Interview: Kwesi Botchwey
What are the priorities for finalising the necessary infrastructure for gas production?
KWESI BOTCHWEY: We knew the timetable for developing the gas infrastructure was ambitious from the beginning, but it was driven by the need to align our implementation schedule with the production schedule of the Jubilee Oilfield partners. Nevertheless we have made a great deal of progress in the face of many odds. The Western Corridor Gas Infrastructure Development Project has five main components: a 45-km offshore pipeline to link to an existing deep water pipeline to the Jubilee Fields; an 111-km onshore pipeline to the Volta River Authority Aboadze power enclave; a gas processing plant (GPP) with liquefied petroleum gas (LPG) storage tanks and a loading gantry for the discharge of LPG and condensates; a natural gas liquids export system; and an operations and control complex.
The early phase involves connecting the requisite infrastructure to off-take gas from the Jubilee Fields ( currently being re-injected), cleaning and processing of the gas in an onshore processing plant, and the transporting of the dry or lean gas to the Aboadze thermal power enclave for power generation. Work on the offshore and onshore pipelines is virtually complete.
The first batch of the core components of the GPP, about 50%, are designed to process 150m standard cu feet of raw gas a day. They have already been delivered and the remaining components are scheduled to arrive in Ghana by June 2013. We expect mechanical completion of the GPP by end-September 2013 and commissioning in the last quarter of 2013.
Will refining capacity be sufficient to cope with the domestic demand for gas?
BOTCHWEY: With Jubilee we are looking at 150m standard cu feet a day. Additional trains can be added, as needed in the future, and we have acquired adequate land for such expansion. The second phase of the project will entail the installation of additional equipment for the production of more natural gas liquids for local and export markets, while future phases will look at integration with other production fields and also open opportunities for new investments in petrochemicals as well as additional power generation capacity, preferably by independent power producers.
How can the government work on increasing the amount of local content in the value chain?
BOTCHWEY: The objectives of Ghana’s local content regime include the development of local capacity along the gas value chain, value addition and job creation. So, the promotion of local content has been on our mind from the very beginning. We tried to create as much space as possible for local content in engineering, production and construction contracts. There are also many opportunities for local content in the areas of operation, maintenance and marine services. We are exploiting these opportunities to the fullest extent possible, especially in construction and site preparation, where work can be done by Ghanaian firms acting alone or in partnership with foreign firms, making sure, of course, that they meet global standards.

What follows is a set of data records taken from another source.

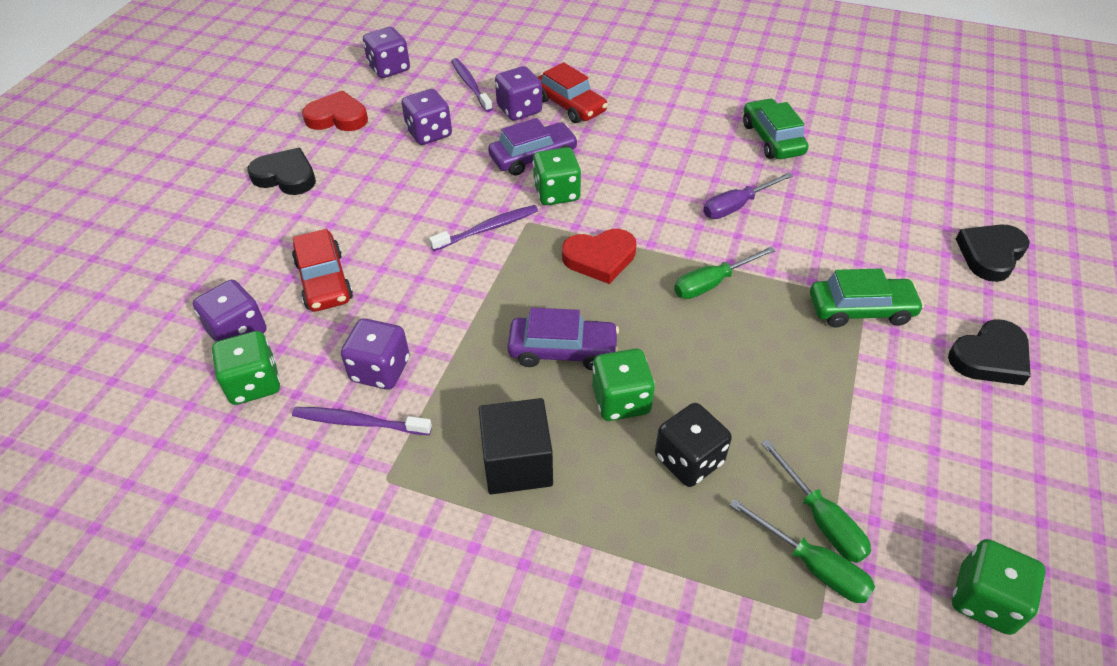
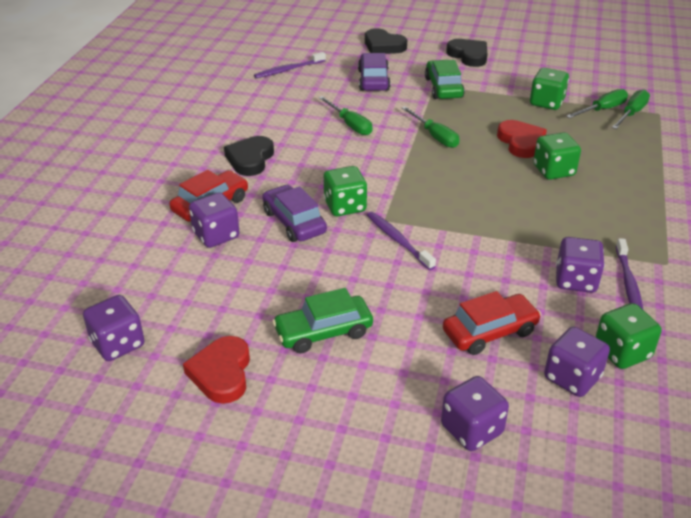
camera: 95 degrees left, 10 degrees down
black heart [248,148,316,195] -> black heart moved to [224,136,274,176]
purple dice [401,89,452,145] -> purple dice moved to [441,376,509,451]
purple toothbrush [451,58,493,112] -> purple toothbrush moved to [254,52,326,78]
black cube [478,398,553,494] -> none
purple car [508,308,619,370] -> purple car moved to [358,53,390,91]
red heart [562,229,636,284] -> red heart moved to [497,120,547,158]
black dice [655,403,732,487] -> none
purple screwdriver [703,172,793,219] -> green screwdriver [318,96,372,135]
green car [743,98,808,159] -> green car moved to [272,288,373,353]
green dice [952,539,1046,635] -> green dice moved to [530,68,569,110]

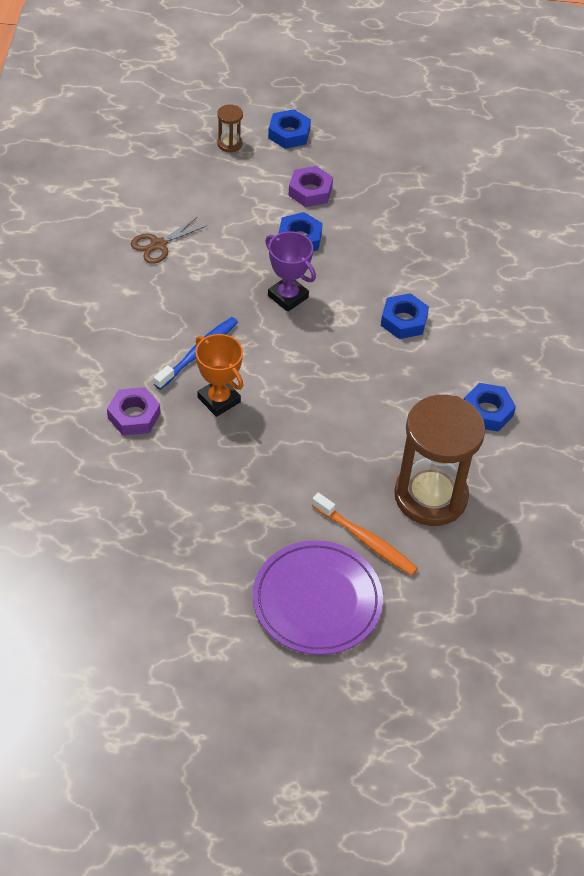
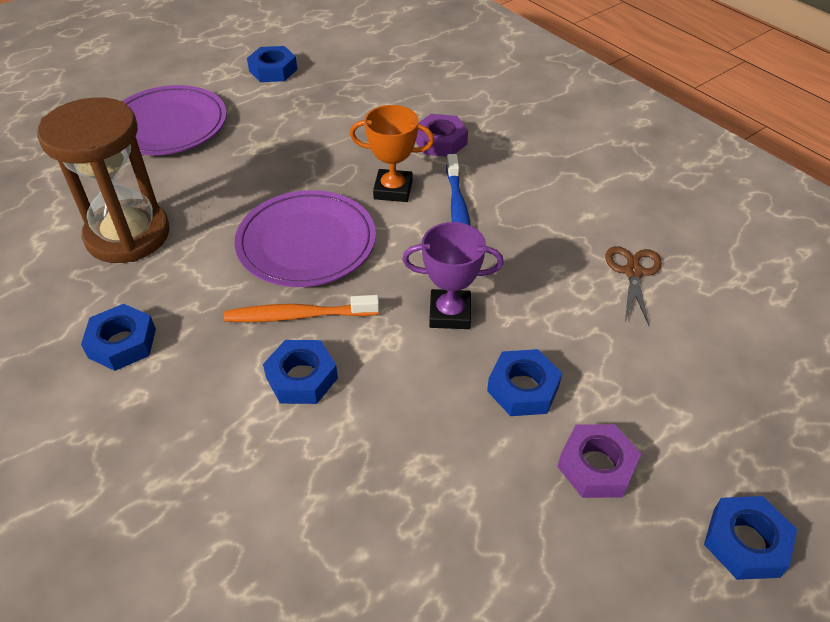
camera: 140 degrees right, 5 degrees down
brown hourglass [217,104,243,153] -> none
orange toothbrush [312,493,418,575] -> orange toothbrush moved to [224,295,379,322]
none -> purple plate [234,190,376,287]
none -> blue nut [247,46,297,82]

We also go to great lengths to make sure that local skills are utilised to the fullest extent possible. With the development of the industry, Ghanaian entrepreneurs and professionals are already rising to the challenge.
There are a number of Ghanaian companies already engaged as subcontractors in a host of activities, including geotechnical investigation, topographic surveys, environmental studies, security services, and construction and site preparation work for the GPP. Other firms are lined up to participate in the products off-take, storage and distribution segments of the business.
I am confident that with time we can broaden the space for local content significantly to include more sophisticated engineering and fabrication works. Our policy is to develop the highest quality of local content so that domestic firms and entrepreneurs can compete internationally, long after our project is done. Yet, we still need a robust policy framework for the sector.